Mixing physical activities and literacy is one of the best way to make these topics engaging and fun. Physical education and reading are important developmental skills for children to learn at a young age. When I took physical education classes as a child, I personally loved when the teacher narrated the physical actives through stories and songs. There is a particular physical education activity from kindergarten that has somehow stuck in my memory after all of these years. I have often wondered why this is, and I realize it is quite simple—the activity was fun that was easy to remember and engaging. It challenged emerging physical skills, and it referenced spatial awareness and word recognition. Most importantly, this physical activity linked directly to a great book, “Bears in the Night,” by Stan and Jan Berenstain.
What We'll Cover
What Is ‘Bears in the Night’ About?
“Bears in the Night” follows seven young bears that sneak out of their bed one night and wander into the dark wilderness. The bears go out their window, down a tree, over a wall, under a bridge, around a lake, through woods, and up a hill, where they are spooked by an owl. They then go back to their bed repeating the steps it took to get there. Now, I understand this activity from a literacy perspective. Our teacher introduced and read this book to us several times, focusing on the spatial words such as “up” and “down.” We became familiar with the story, and were able to retell it referencing the illustrations.
How the Activity Works
The activity that went along with Bears in the Night went like this: an obstacle course was set up in the gym. Each obstacle represented a part of the story. For example, when the bears went out their window, a hula hoop was set up for children to crawl through. I remember that we started on a mat, pretending to be the bears fast asleep. The gym teacher hooted like an owl, which woke the bears up (just like the beginning of the story), and one by one, we went through each obstacle in the same order as the story. Once we climbed the hill at the end, we repeated the course in the opposite direction until we were back “asleep” on the mat.

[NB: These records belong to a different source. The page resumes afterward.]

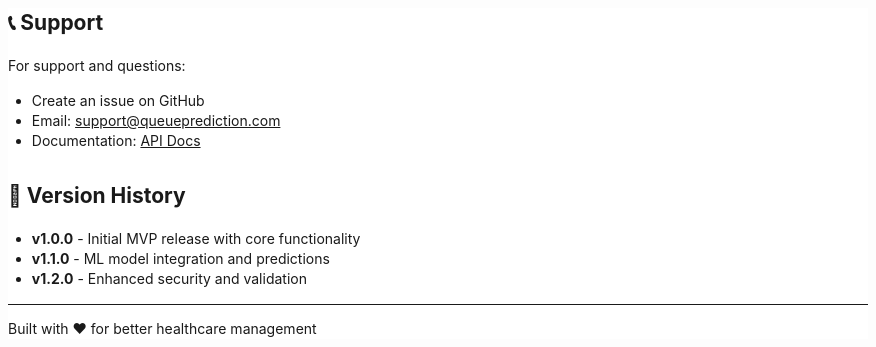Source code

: ## 📞 Support

For support and questions:
- Create an issue on GitHub
- Email: support@queueprediction.com
- Documentation: [API Docs](http://localhost:5000/api/docs)

## 🔄 Version History

- **v1.0.0** - Initial MVP release with core functionality
- **v1.1.0** - ML model integration and predictions
- **v1.2.0** - Enhanced security and validation

---

Built with ❤️ for better healthcare management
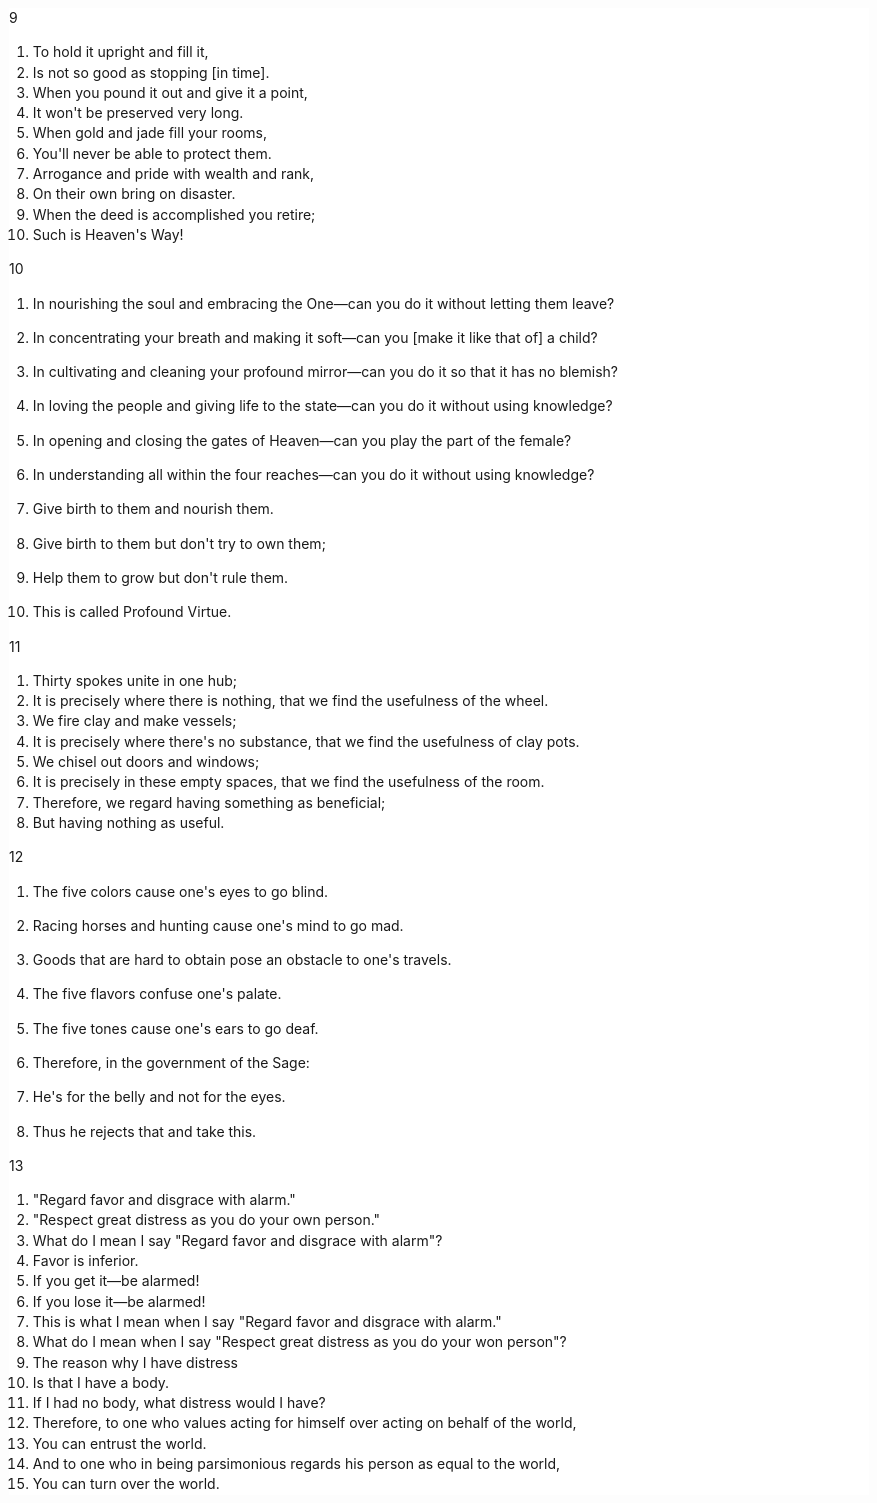 
9 
1. To hold it upright and fill it, 
2. Is not so good as stopping [in time]. 
3. When you pound it out and give it a point, 
4. It won't be preserved very long. 
5. When gold and jade fill your rooms, 
6. You'll never be able to protect them. 
7. Arrogance and pride with wealth and rank, 
8. On their own bring on disaster. 
9. When the deed is accomplished you retire; 
10. Such is Heaven's Way! 


10 
1. In nourishing the soul and embracing the One—can you do it without letting them leave? 
2. In concentrating your breath and making it soft—can you [make it like that of] a child? 
3. In cultivating and cleaning your profound mirror—can you do it so that it has no blemish? 
4. In loving the people and giving life to the state—can you do it without using knowledge? 
5. In opening and closing the gates of Heaven—can you play the part of the female? 
6. In understanding all within the four reaches—can you do it without using knowledge?

7. Give birth to them and nourish them. 
8. Give birth to them but don't try to own them; 
9. Help them to grow but don't rule them. 
10. This is called Profound Virtue.


11 
1. Thirty spokes unite in one hub; 
2. It is precisely where there is nothing, that we find the usefulness of the wheel. 
3. We fire clay and make vessels; 
4. It is precisely where there's no substance, that we find the usefulness of clay pots. 
5. We chisel out doors and windows; 
6. It is precisely in these empty spaces, that we find the usefulness of the room. 
7. Therefore, we regard having something as beneficial; 
8. But having nothing as useful. 


12 
1. The five colors cause one's eyes to go blind. 
2. Racing horses and hunting cause one's mind to go mad. 
3. Goods that are hard to obtain pose an obstacle to one's travels. 
4. The five flavors confuse one's palate. 
5. The five tones cause one's ears to go deaf.

6. Therefore, in the government of the Sage: 
7. He's for the belly and not for the eyes. 
8. Thus he rejects that and take this.


13 
1. "Regard favor and disgrace with alarm." 
2. "Respect great distress as you do your own person." 
3. What do I mean I say "Regard favor and disgrace with alarm"? 
4. Favor is inferior. 
5. If you get it—be alarmed! 
6. If you lose it—be alarmed! 
7. This is what I mean when I say "Regard favor and disgrace with alarm." 
8. What do I mean when I say "Respect great distress as you do your won person"? 
9. The reason why I have distress 
10. Is that I have a body. 
11. If I had no body, what distress would I have? 
12. Therefore, to one who values acting for himself over acting on behalf of the world, 
13. You can entrust the world. 
14. And to one who in being parsimonious regards his person as equal to the world, 
15. You can turn over the world.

Final Thoughts on the Activity
This is a great activity, and I am glad I remembered it. This is an activity that allows children to demonstrate emerging developmental behaviors, physical skills, and content knowledge. Additionally, this activity can be used at school and at home. It’s also one of those activities that can take place indoors and outdoors. You can make the activity fun by switching up the obstacles and adding your own spin on the moves. Children will enjoy mixing up the storyline, as well as the different physical activities they must follow. Looking back at the activity, I can’t help but think how fun it would be to go through this obstacle course again as an adult.